Test your knowledge
Before completing the tasks, work through each of the sub-pages for tutorial 1.
Task 1: Create a dataset from scratch
Select 10 Twitter Accounts of your choice and create a dataset with the following variables:
Twitter Handle - Record the name of the Twitter account
Gender/Organisation - Record the gender of the Twitter account holder (record Males as 0 and Females as 1 - add labels so that you can easily see what is what in your data).
Note: Some of you may select organisations rather than people, or a combination of the two. If this is the case create one variable that measures whether the twitter account is a person or an organisation and a second variable that collects the sex, if available - if it is an organisation just add in NaN for missing values.
Followers - Record the number of followers
Following - Record how many people the account follows
Year Joint - Record the year the person joined.
If you haven't already done so, add a description for each variable and add labels to your Gender levels (Male for 0s and Female for 1s)
Task 2: Clean Existing Data and get it ready for Jamovi
Use the Filter and Replace function in Excel to clean your data
Use the Excel Filter function to delete any rows where Progress is below 75.

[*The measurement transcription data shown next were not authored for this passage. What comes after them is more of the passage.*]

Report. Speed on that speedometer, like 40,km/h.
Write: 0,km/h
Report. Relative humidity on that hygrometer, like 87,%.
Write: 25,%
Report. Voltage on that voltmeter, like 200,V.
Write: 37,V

Re-label the Variable names in the following order: Progress; Age; HouseHold_Income; HH_Dependents; Gender; Know_Place
Clean the following variables using the replace function
Whole Dataset: Replace -99 with a blank space
Household_income: Replace ¬¨¬ with no space
HH_Dependents: Change None to 0 and 5 or more with 5
Gender: Replace Male with 0, Female with 1; and Other: Blank
Know_Place: Replace text with numbers
Strongly agree with -2
Somewhat agree with -1
Neither agree nor disagree with 0
Somewhat disagree with 1
Strongly disagree with 2
Open up the saved file in Jamovi and attached Labels and descriptions.

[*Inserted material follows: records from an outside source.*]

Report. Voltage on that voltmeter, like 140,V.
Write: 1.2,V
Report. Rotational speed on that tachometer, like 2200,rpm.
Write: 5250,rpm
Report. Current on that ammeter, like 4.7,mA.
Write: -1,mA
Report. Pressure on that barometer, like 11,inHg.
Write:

Add the following descriptions to variables:
Household_income: Income of Household in £
HH_Dependents: Number of Children in Household
Know_Place: I know my place in the world
Now add the following labels:
Gender: for 0 add Male; for 1 add Female
For -2 add Strongly agree
For -1 add Somewhat agree
For 0 add Neither agree nor disagree
For 1 add Somewhat disagree
For 2 add Strongly disagree
Your file is now ready to analyse. You would use a very similar process to clean a bigger dataset.

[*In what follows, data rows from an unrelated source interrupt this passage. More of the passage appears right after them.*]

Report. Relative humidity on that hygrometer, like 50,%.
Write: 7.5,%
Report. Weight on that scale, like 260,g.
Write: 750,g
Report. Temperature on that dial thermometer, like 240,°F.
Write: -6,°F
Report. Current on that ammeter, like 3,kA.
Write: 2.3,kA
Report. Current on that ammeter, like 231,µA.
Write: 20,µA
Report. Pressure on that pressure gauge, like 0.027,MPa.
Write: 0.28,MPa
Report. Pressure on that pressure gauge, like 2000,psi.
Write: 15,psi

If you have really big datasets, it is worth learning some Python or R to make data cleaning easier.
Task 3: Create New Variables using Transform
Use the Twitter Dataset you created in Task 1
Using the Twitter dataset you have just created do the following:
Create an ordinal variable using the Followers variable. Call it Followers_cat.
Create the following categories:
Less than 1,000 followers
Between 1,001 - 10,000 followers
Between 10,001-100,000 followers
More than 100,001 Followers
Change the numbers to suit your dataset (e.g. instead of 1,000 change it to 1 million).
You should now have a new variable that has four ordinal categories.
Use the Dataset you cleaned in Task 2.
For this task use the Dataset you just cleaned in task 2:
Create a nominal variable using the Age variable. Call it Over_50
Create the following categories:
Over 50 - this variable should include everyone over the age of 50
Under 50 - this variable should include everyone 49 and younger
You should now have a new nominal variable.